Fleeing Union troops attempted to cross the river, but came under heavy fire while trying to withdraw. Some were shot while trying to cross a dam, while others drowned in the river. The 118th Pennsylvania suffered additional losses from artillery friendly fire as it tried to withdraw. Union artillery prevented the Confederates from crossing the Potomac, and the fighting was over by mid-morning. A small detachment from Warren's brigade recrossed the river at about 16:00 to retrieve an abandoned cannon. Hill reported after the fighting that his men had killed 3,000 Union soldiers, but the true Union casualties of the fighting were 71 dead, 161 wounded, and 131 missing. The Confederates had 30 men killed and 161 wounded; most of Hill's losses were from artillery fire. The 118th Pennsylvania alone accounted for 269 of the Union losses. Union private Daniel W. Burke was awarded the Medal of Honor in 1892 for his actions at Shepherdstown.

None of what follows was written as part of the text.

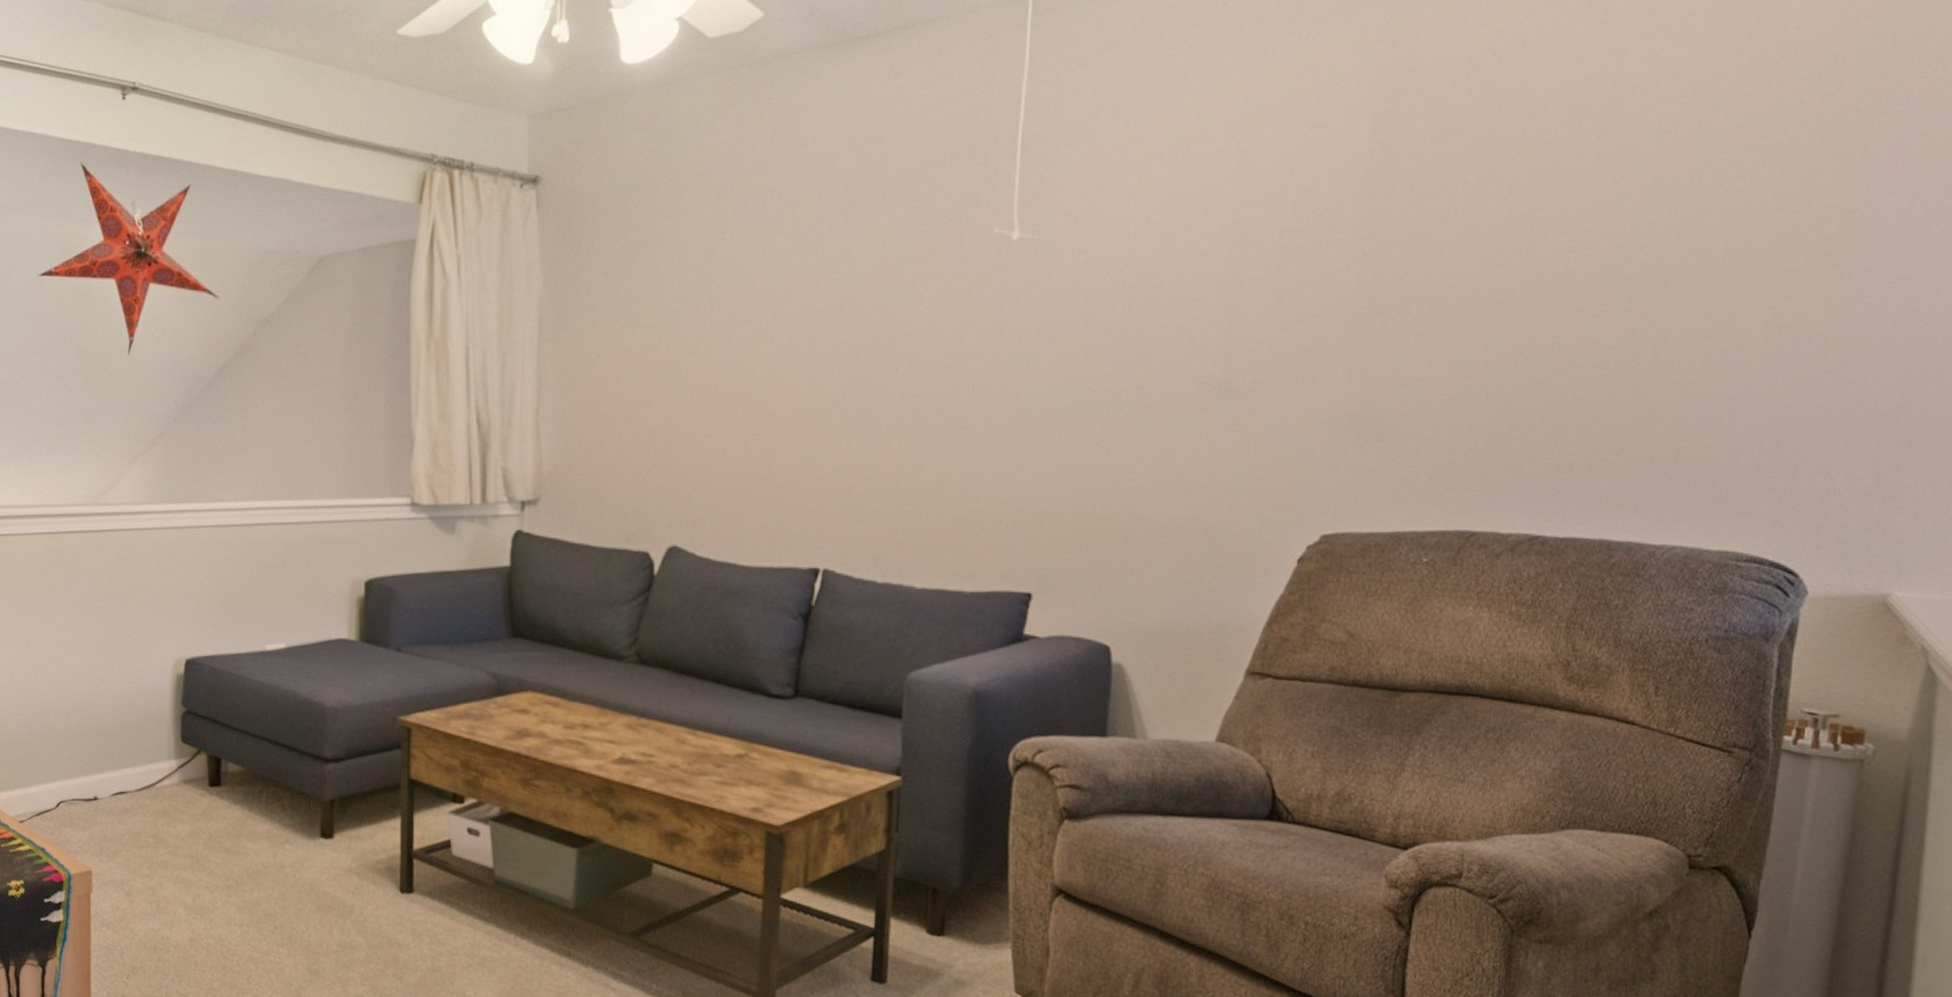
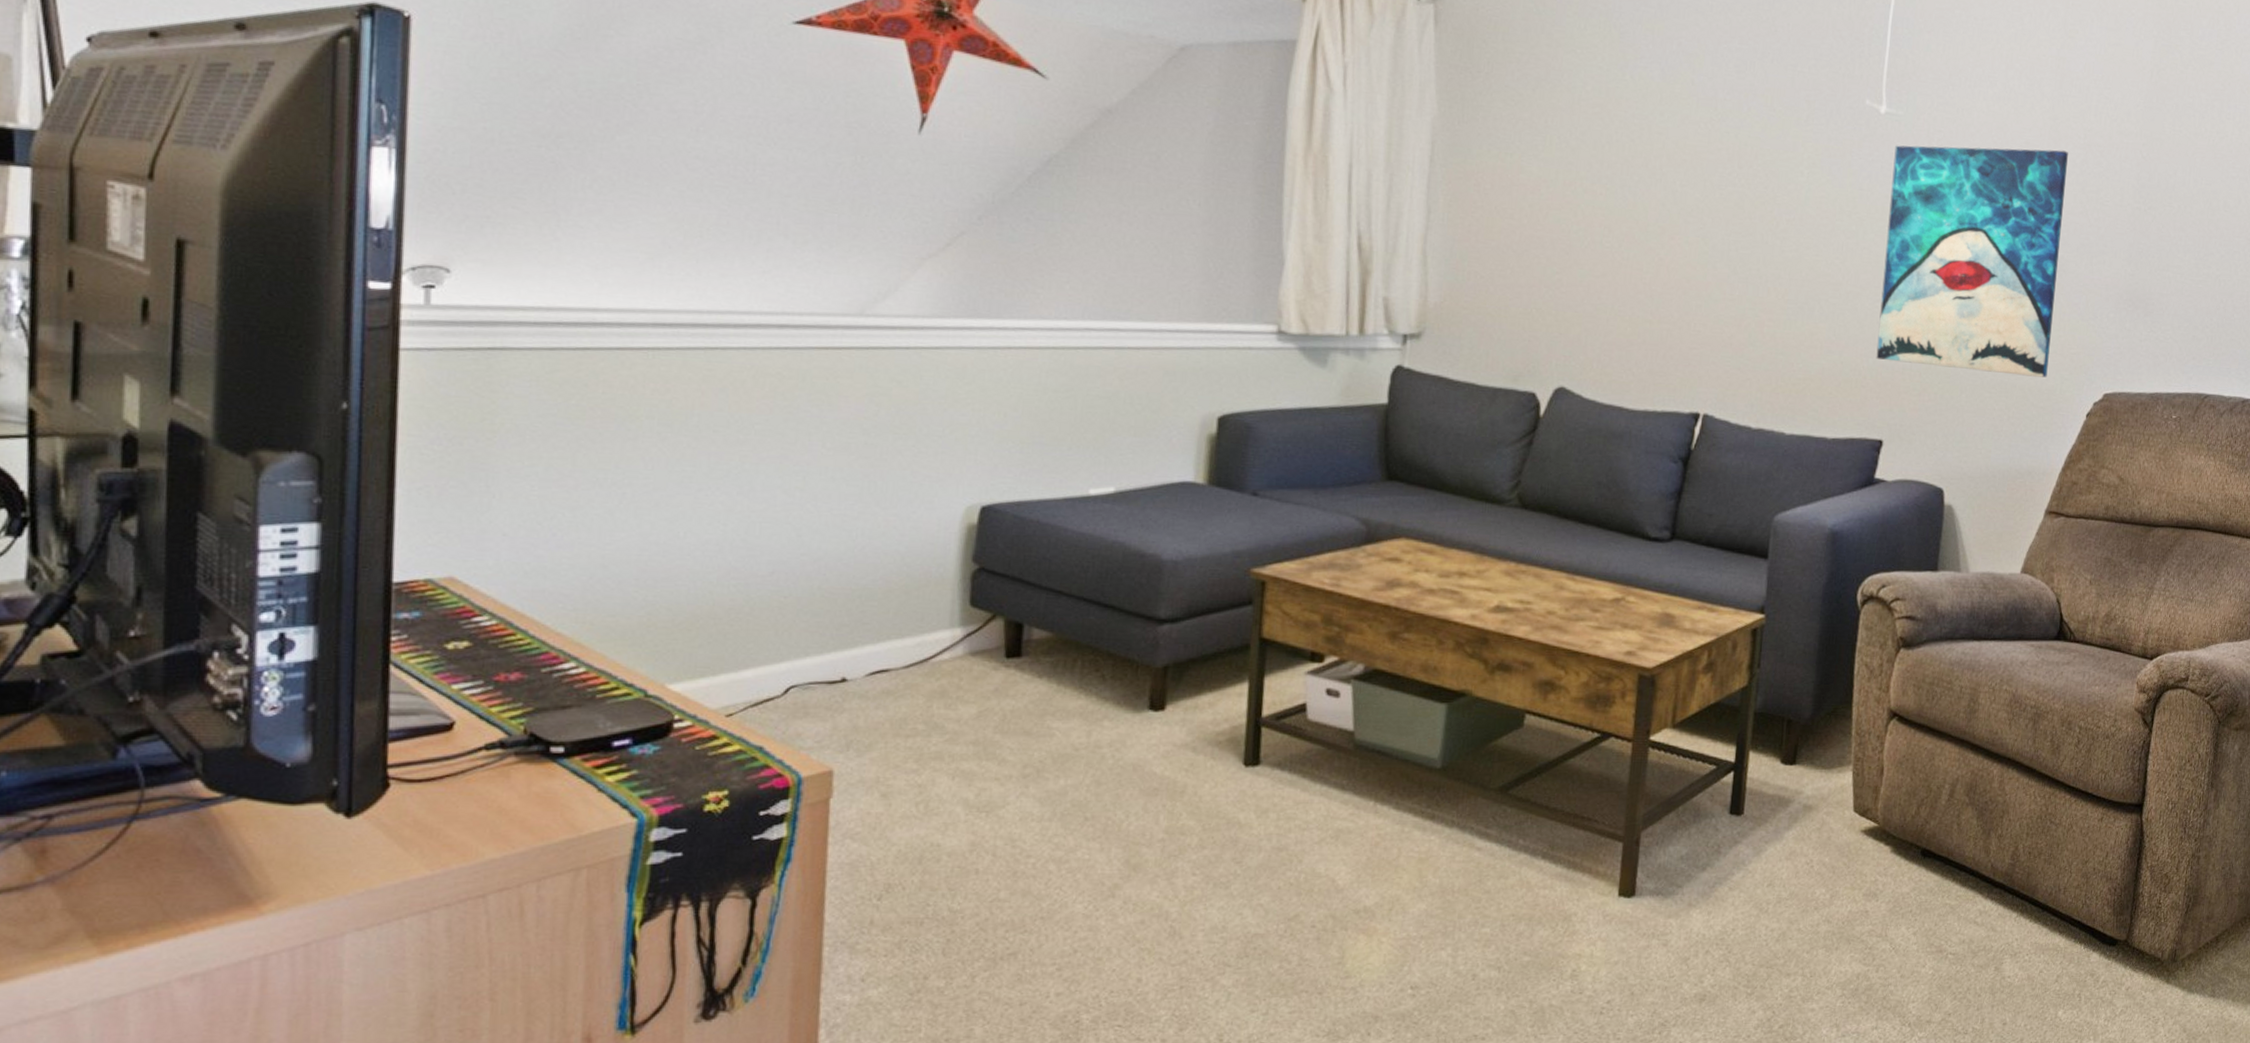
wall art: none [1019,257,1258,519] -> present [1876,145,2068,378]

The Confederates lost one 10-pounder Parrott rifle from Victor Maurin's Louisiana Battery, one 12-pounder howitzer from John Milledge's Georgia Battery, one 12-pounder howitzer from Marmaduke Johnson's Virginia Battery, and one 6-pounder field gun from Charles T. Huckstep's Virginia Battery.

==Aftermath==
Pendleton was widely criticized within the Confederate press and within Lee's army after the battle. The Confederate army withdrew into the Shenandoah Valley after the battle, and McClellan did not pursue. Due to his lack of aggression in pursuing the retreating Confederates, McClellan was relieved from command on November 5. The President of the United States, Abraham Lincoln, issued the Emancipation Proclamation after the repulse of the Confederate invasion of Maryland. The Emancipation Proclamation underscored the key role that slavery played in the war, and between it and the fighting at Antietam, Confederate hopes of foreign intervention ended. Antietam had represented a major turning point in the war.

==Preservation==
The American Battlefield Trust and its partners have saved 743.7 acres of battlefield land at the Shepherdstown Battlefield in 13 transactions from 2004 through 2022. In November 2022, the National Park Service announced that it had awarded a $1.9 million grant through its American Battlefield Protection Program (ABPP) to fund the preservation of 200 acres at the battlefield, including the 121-acre Far Away Farm acquired by the Trust and its partners that same month.